He has worn a feather boa. He has body-slammed and headlocked his opponents. But the struggle over the Reform Party was too much for the former Navy SEAL and onetime professional wrestler. JESSE VENTURA was done with the party's atomization into factions and fiefs, the carping from Dallas, its creeping Buchananism. When JOHN ANDERSON, who ran for President as an independent in 1980, visited Ventura in Minnesota a few months back, he could tell the Governor was getting fed up. "He was tired of the dramatis personae," recalls Anderson, who briefly flirted with the idea of seeking the Reform Party nod. Last week Ventura discussed his decision to hang it up in a phone call with state chairman and ally RICK MCCLUHAN. "You write for a family magazine, so I can't quote him exactly," recalls McCluhan. Last Friday, Ventura stood before the cameras in a Rolling Stones jacket and a denim shirt at the Governor's residence in St. Paul and declared himself free of the Reform Party, an independent Independent.

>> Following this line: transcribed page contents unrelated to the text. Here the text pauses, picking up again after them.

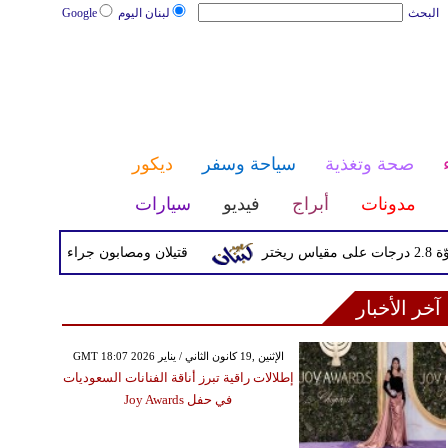
البحث
لبنان اليوم
Google
صحة وتغذية
سياحة وسفر
ديكور
مدونات
أبراج
فيديو
سيارات
قتيلان ومصابون جراء 14 غارة إسرائيلية على شرق وجنوب لبنان
آخر الأخبار
GMT 18:07 2026 الإثنين ,19 كانون الثاني / يناير
إطلالات راقية تبرز أناقة الفنانات السعوديات
في حفل Joy Awards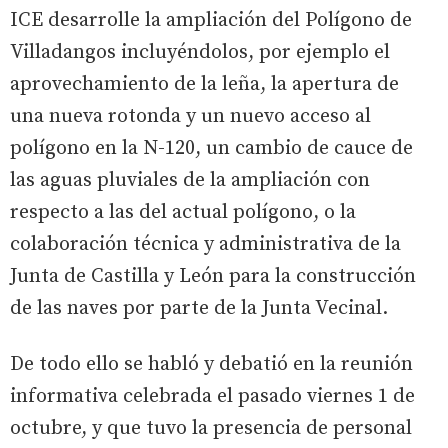
ICE desarrolle la ampliación del Polígono de
Villadangos incluyéndolos, por ejemplo el
aprovechamiento de la leña, la apertura de
una nueva rotonda y un nuevo acceso al
polígono en la N-120, un cambio de cauce de
las aguas pluviales de la ampliación con
respecto a las del actual polígono, o la
colaboración técnica y administrativa de la
Junta de Castilla y León para la construcción
de las naves por parte de la Junta Vecinal.
De todo ello se habló y debatió en la reunión
informativa celebrada el pasado viernes 1 de
octubre, y que tuvo la presencia de personal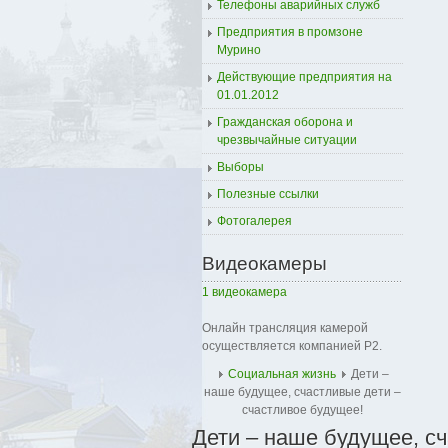
Телефоны аварийных служб
Предприятия в промзоне
Мурино
Действующие предприятия на
01.01.2012
Гражданская оборона и
чрезвычайные ситуации
Выборы
Полезные ссылки
Фотогалерея
Видеокамеры
1 видеокамера
Онлайн трансляция камерой
осуществляется компанией Р2.
Социальная жизнь
Дети –
наше будущее, счастливые дети –
счастливое будущее!
Дети – наше будущее, с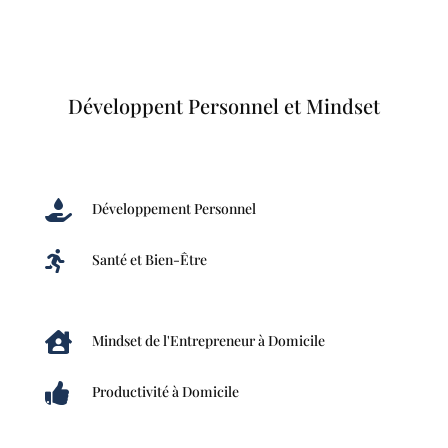
Développent Personnel et Mindset

Développement Personnel

Santé et Bien-Être

Mindset de l'Entrepreneur à Domicile

Productivité à Domicile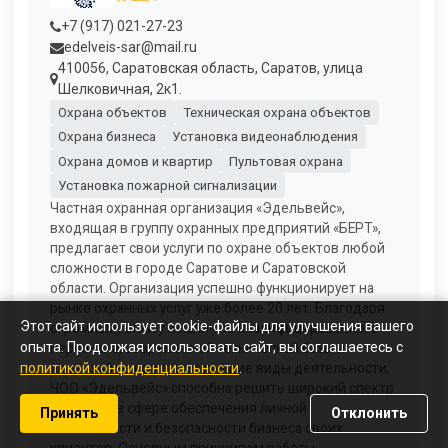
+7 (917) 021-27-23
edelveis-sar@mail.ru
410056, Саратовская область, Саратов, улица
Шелковичная, 2к1.
Охрана объектов
Техническая охрана объектов
Охрана бизнеса
Установка видеонаблюдения
Охрана домов и квартир
Пультовая охрана
Установка пожарной сигнализации
Частная охранная организация «Эдельвейс»,
входящая в группу охранных предприятий «БЕРТ»,
предлагает свои услуги по охране объектов любой
сложности в городе Саратове и Саратовской
области. Организация успешно функционирует на
рынке охранных услуг уже более 20 лет. Благодаря
Этот сайт использует cookie-файлы для улучшения вашего
огромному опыту и наличию квалифицированного
опыта. Продолжая использовать сайт, вы соглашаетесь с
персонала, современной технической базы и
лицензий на соответствующие виды деятельности,
политикой конфиденциальности
.
ЧОО «Эдельвейс» способна решить широкий спектр
вопросов в сфере обеспечения личной
Принять
Отклонить
безопасности и безопасности бизнеса своих
клиентов. Основным принципом работы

Ventura's departure from Reform's ranks is only the latest chapter in the predictable tale of fruitless fights for respect by third parties. Reform earned an astonishing 19% of the vote in the 1992 presidential race. But after founder ROSS PEROT's far worse finish in the 1996 presidential contest, the party seemed doomed--an antideficit party in a budget-surplus world. Ventura's 1998 gubernatorial win gave Reform new life and its first major officeholder, but there was no honeymoon. Ventura and Perot eyed each other with suspicion; the two have spoken only twice in their lives. Ventura felt that Perot gave him no help when he ran for Governor and that the Texas billionaire saw him as a bit of a kook. When JACK GARGAN, Ventura's candidate, became the party's chair last year, war broke out. Then came the parade of drop-ins--first DONALD TRUMP, then WARREN BEATTY. By the time professional activist LENORA FULANI had relocated in PAT BUCHANAN'S kitchen, it was just too weird. Last week, Perot allies ousted Gargan in a meeting marred by shouting and shoving. When Ventura dubs the party a "dysfunctional family," he's being kind.
The fighting hasn't helped anyone. In Minnesota the Reform antics have been a distraction for a Governor with an ambitious agenda and evanescent support in the statehouse. Nationally the party has been fractured, with members going to court over such issues as whether to hold the national convention in Long Beach, Calif., or St. Paul.
Still, the Ventura departure has consequences. It's all but impossible for Donald Trump to seek the party's nomination, clearing the way for Pat Buchanan--unless the mercurial Perot should get in. A Buchanan candidacy could drain votes from the G.O.P. in the fall, especially if the Republicans nominate JOHN MCCAIN, whom many on the right may find unacceptable. Reform still comes with a prize of ballot access and $12.6 million in federal matching funds.
The strength of the two-party system and the bane of third parties is this: the big parties co-opt the little parties' ideas. REAGAN adopted the anti-Beltway resentments of populist GEORGE WALLACE as surely as F.D.R. waylaid the assaults of socialist NORMAN THOMAS. This year, reform belongs not to Reform but to McCain, whom Ventura might even endorse. It certainly means less theater. And while that's less fun, it may not be so bad.